PASSAGE FOR REVIEW →

·····

B.Narsing Rao 3 Others vs The State Of A.P.

Citation : 2022 Latest Caselaw 6946 Tel
Judgement Date : 23 December, 2022

Telangana High Court
B.Narsing Rao 3 Others vs The State Of A.P. on 23 December, 2022
Bench: K.Surender
            HON'BLE SRI JUSTICE K.SURENDER

       CRIMINAL REVISION CASE No.1347 OF 2008
JUDGMENT:

1. The revision petitioners are A1 to A4 who were tried for the offence under Section 498-A of IPC, convicted and sentenced to undergo rigorous imprisonment for a period of one year vide judgment in CC No.483 of 1998, dated 05.11.2004, which was confirmed by the Additional Metropolitan Sessions Judge, Cyberabad vide judgment in Criminal Appeal No.127 of 2004. Aggrieved by the same, present Revision Case is filed.

2. Briefly, the facts of the case are that a complaint was filed in the month of December 1997 by the wife of the 1st petitioner/A1 stating that her marriage was performed with A1 on 15.02.1997 in accordance with Hindu customs and dowry was also given. Two months thereafter, the scooter which was given as dowry was sold by A1 and the petitioners started demanding additional dowry. While the wife of A1 was carrying 7 months pregnancy, the petitioners herein who are A1 to A4 2 forced her to consume acid and she was admitted to Kamineni Hospital for treatment.

3. Thereafter a panchayat was held on 03.05.1998 for reconciliation. However the reconciliation did not take place.

·····

SUPPLIED MATERIAL →
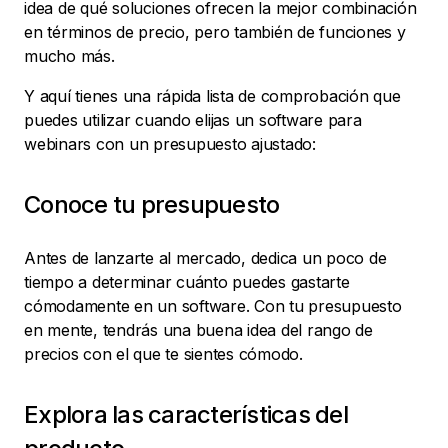
idea de qué soluciones ofrecen la mejor combinación
en términos de precio, pero también de funciones y
mucho más.
Y aquí tienes una rápida lista de comprobación que
puedes utilizar cuando elijas un software para
webinars con un presupuesto ajustado:
Conoce tu presupuesto
Antes de lanzarte al mercado, dedica un poco de
tiempo a determinar cuánto puedes gastarte
cómodamente en un software. Con tu presupuesto
en mente, tendrás una buena idea del rango de
precios con el que te sientes cómodo.
Explora las características del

·····

EXERCISE DIRECTIONS → Can you continue the Telangana High Court judgment on the criminal revision case from where it stops? You won't need the data for this.

WRITTEN ANSWER →
4. Learned Magistrate found that the allegation of demand for additional dowry was acceptable and that the hospitalization of P.W.1, who is wife of A1 was not disputed. In the back ground of the hospitalization, the learned Magistrate found that the allegation of harassing her for additional dowry and forcing her to consume poison are correct and accordingly convicted the petitioners under Section 498-A of IPC and sentenced to undergo one year rigorous imprisonment.

5. On appeal, learned Sessions Judge concurred with the findings of the learned Magistrate on the basis of demand for additional dowry and also the hospitalization of P.W.1.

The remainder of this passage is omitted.